Faculty Profiles

Dr. Stephen Thornton

Dr. Stephen Thornton, Ph.D., Professor

Thorton headshot

Email: thornton@usf.edu
Phone: (813) 974-3533
Fax: (813) 974-3837
Office: 302

 

Education

  • Bachelor of Arts (Honors) and Master of Arts in History, University Newcastle, Newcastle, Australia
  • Graduate Diploma of Education, Mitchell College of Advanced Education, Bathurst, Australia
  • Master of Arts and Doctor of Philosophy in Social Studies Education, Stanford University, Stanford, California

Research

Dr. Thornton's research interests are centered on how social studies teachers serve as curricular-instructional gatekeepers. He has investigated this topic through observational studies of classroom curriculum enactment, historical investigations of instructional programs, and reviews of research on classrooms.
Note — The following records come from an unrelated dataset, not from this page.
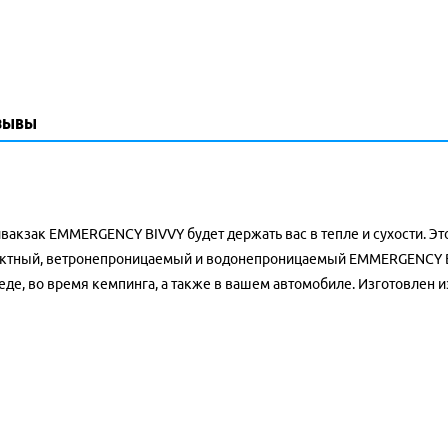
зывы
вакзак EMMERGENCY BIVVY будет держать вас в тепле и сухости. Эт
омпактный, ветронепроницаемый и водонепроницаемый EMMERGENCY
еде, во время кемпинга, а также в вашем автомобиле. Изготовлен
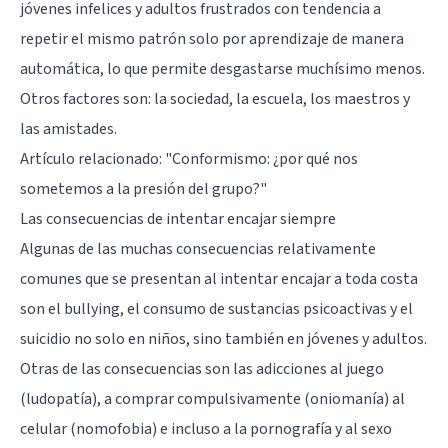
jóvenes infelices y adultos frustrados con tendencia a
repetir el mismo patrón solo por aprendizaje de manera
automática, lo que permite desgastarse muchísimo menos.
Otros factores son: la sociedad, la escuela, los maestros y
las amistades.
Artículo relacionado:
"Conformismo: ¿por qué nos
sometemos a la presión del grupo?"
Las consecuencias de intentar encajar siempre
Algunas de las muchas consecuencias relativamente
comunes que se presentan al intentar encajar a toda costa
son el bullying, el consumo de sustancias psicoactivas y el
suicidio no solo en niños, sino también en jóvenes y adultos.
Otras de las consecuencias son las adicciones al juego
(ludopatía), a comprar compulsivamente (oniomanía) al
celular (nomofobia) e incluso a la pornografía y al sexo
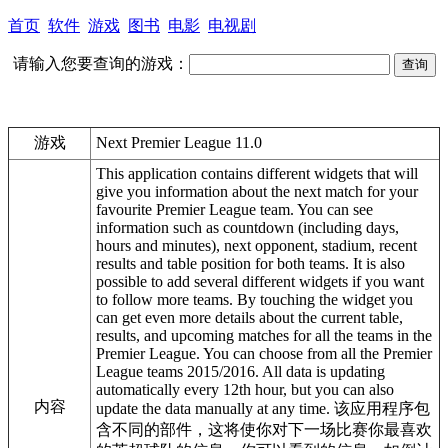
首页
软件
游戏
图书
电影
电视剧
请输入您要查询的游戏：
游戏
Next Premier League 11.0
This application contains different widgets that will
give you information about the next match for your
favourite Premier League team. You can see
information such as countdown (including days,
hours and minutes), next opponent, stadium, recent
results and table position for both teams. It is also
possible to add several different widgets if you want
to follow more teams. By touching the widget you
can get even more details about the current table,
results, and upcoming matches for all the teams in the
Premier League. You can choose from all the Premier
League teams 2015/2016. All data is updating
automatically every 12th hour, but you can also
内容
update the data manually at any time. 该应用程序包
含不同的部件，这将使你对下一场比赛你最喜欢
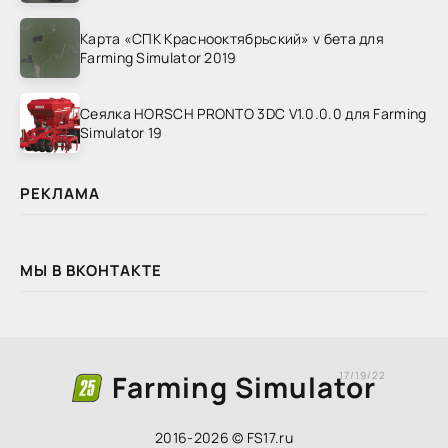
Карта «СПК Краснооктябрьский» v бета для
Farming Simulator 2019
Сеялка HORSCH PRONTO 3DC V1.0.0.0 для Farming
Simulator 19
РЕКЛАМА
МЫ В ВКОНТАКТЕ
Farming Simulator
17/19/22
2016-2026 © FS17.ru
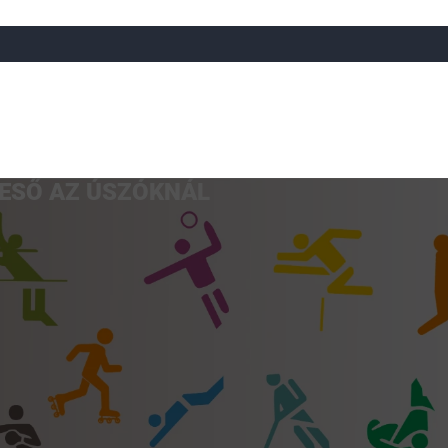
ESŐ AZ ÚSZÓKNÁL
a
Röplabda
Tájfutás
Úszó
Atlétika
Görkorcsol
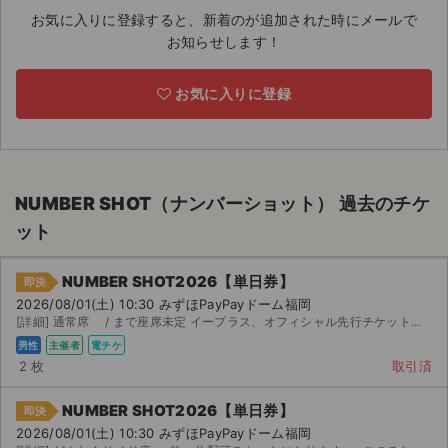
お気に入りに登録すると、新着のが追加された時にメールで
ライブ・コンサート（海外）
お知らせします！
イベント
お気に入りに登録
スポーツ
演劇・ミュージカル
NUMBER SHOT（ナンバーショット） 過去のチケ
ご利用ガイド
ット
ご利用ガイド
NUMBER SHOT2026【単日券】
即決
2026/08/01(土) 10:30 みずほPayPayドーム福岡
手数料・お支払い方法
[詳細] 通常席 / まで座席未定 イープラス、オフィシャル先行チケットです。 / の分配まで座...
男性
主催者
電チケ
AIに質問する
2 枚
取引済
よくある質問
NUMBER SHOT2026【単日券】
即決
2026/08/01(土) 10:30 みずほPayPayドーム福岡
お知らせ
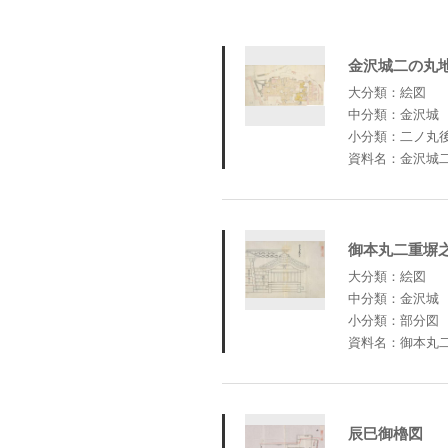
金沢城二の丸
大分類：絵図
中分類：金沢城
小分類：二ノ丸
資料名：金沢城
御本丸二重塀
大分類：絵図
中分類：金沢城
小分類：部分図
資料名：御本丸
辰巳御櫓図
His books include the award-winning Teaching Social Studies That Matters, five editions of The Curriculum Studies Reader (co-authored with David Flinders), and two editions of Teaching Social Studies to English Language Learners (co-authored with Bárbara Cruz) and Gateway to Social Studies (co-authored with Bárbara Cruz)
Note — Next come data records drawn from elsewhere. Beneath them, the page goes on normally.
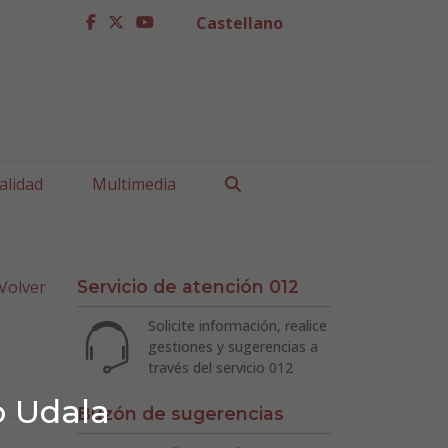
Castellano
facebook
twitter
youtube
Buscar
alidad
Multimedia
Volver
Servicio de atención 012
Solicite información, realice
gestiones y sugerencias a
través del servicio 012
o Udala
Buzón de sugerencias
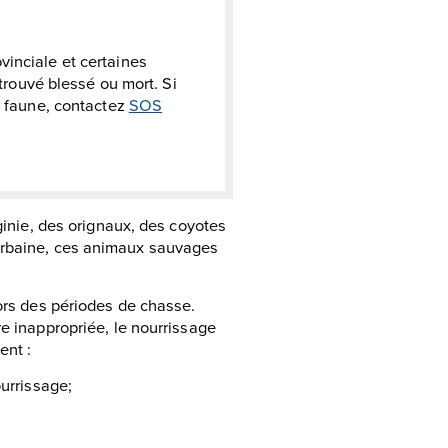
inciale et certaines
 trouvé blessé ou mort. Si
a faune, contactez
SOS
rginie, des orignaux, des coyotes
 urbaine, ces animaux sauvages
hors des périodes de chasse.
re inappropriée, le nourrissage
ent :
urrissage;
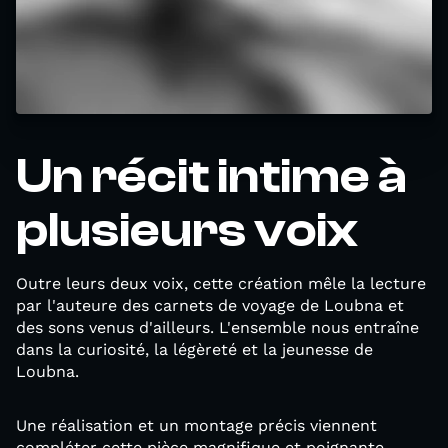
Un récit intime à
plusieurs voix
Outre leurs deux voix, cette création mêle la lecture
par l'auteure des carnets de voyage de Loubna et
des sons venus d'ailleurs. L'ensemble nous entraîne
dans la curiosité, la légèreté et la jeunesse de
Loubna.
Une réalisation et un montage précis viennent
compléter cette pièce magnifique et poignante,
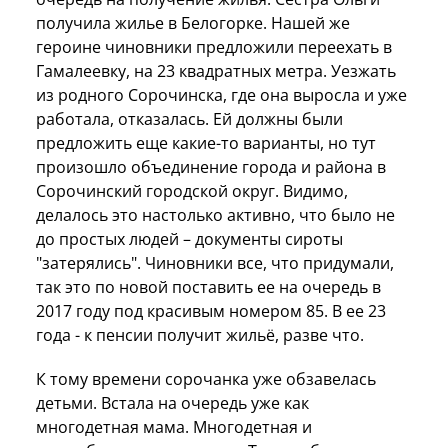
получила жилье в Белогорке. Нашей же
героине чиновники предложили переехать в
Гамалеевку, на 23 квадратных метра. Уезжать
из родного Сорочинска, где она выросла и уже
работала, отказалась. Ей должны были
предложить еще какие-то варианты, но тут
произошло объединение города и района в
Сорочинский городской округ. Видимо,
делалось это настолько активно, что было не
до простых людей – документы сироты
"затерялись". Чиновники все, что придумали,
так это по новой поставить ее на очередь в
2017 году под красивым номером 85. В ее 23
года - к пенсии получит жильё, разве что.
К тому времени сорочанка уже обзавелась
детьми. Встала на очередь уже как
многодетная мама. Многодетная и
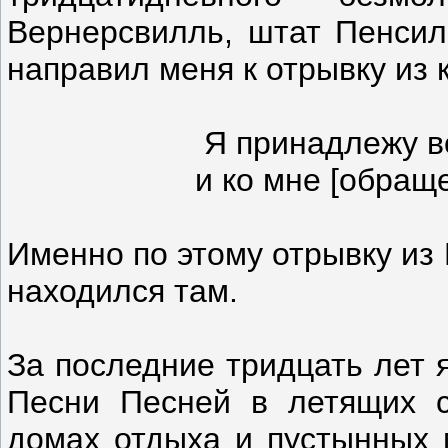
Вернерсвилль, штат Пенсил
направил меня к отрывку из 
Я принадлежу в
и ко мне [обраще
Именно по этому отрывку из
находился там.
За последние тридцать лет 
Песни Песней в летящих с
домах отдыха и пустынных м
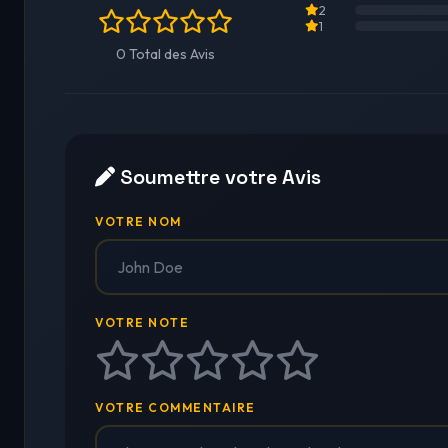
2
1
0 Total des Avis
Soumettre votre Avis
VOTRE NOM
VOTRE NOTE
VOTRE COMMENTAIRE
He has published more than 100 scholarly articles and chapters. Representative examples include:

  • "Can History Stand Alone? Drawbacks and Blindspots of a 'Disciplinary' Curriculum." (2010). Teachers College Record, 112, 2471-2495 (co-authored with Keith Barton)
  • "Borderlands of the Southwest: An Exercise in Geographical History." (2013). Social Education, 77, 353-356.
  • "A Concise Historiography of the Social Studies." (2017). In Meghan M. Manfra & Cheryl M. Bolick (E.), Wiley Handbook of Social Studies Research (pp. 7-41). Boston: Wiley-Blackwell.

Teaching

  • SSE 6636: Trends in Secondary Social Science Education
  • SSE 6932: The Study of American History and Geography
  • SSE 7710: Research in Social Science Education
  • SSE 7730: Philosophy of Social Science Education

Current Research Projects 

His current project is on the curricular integration of geography in American history courses.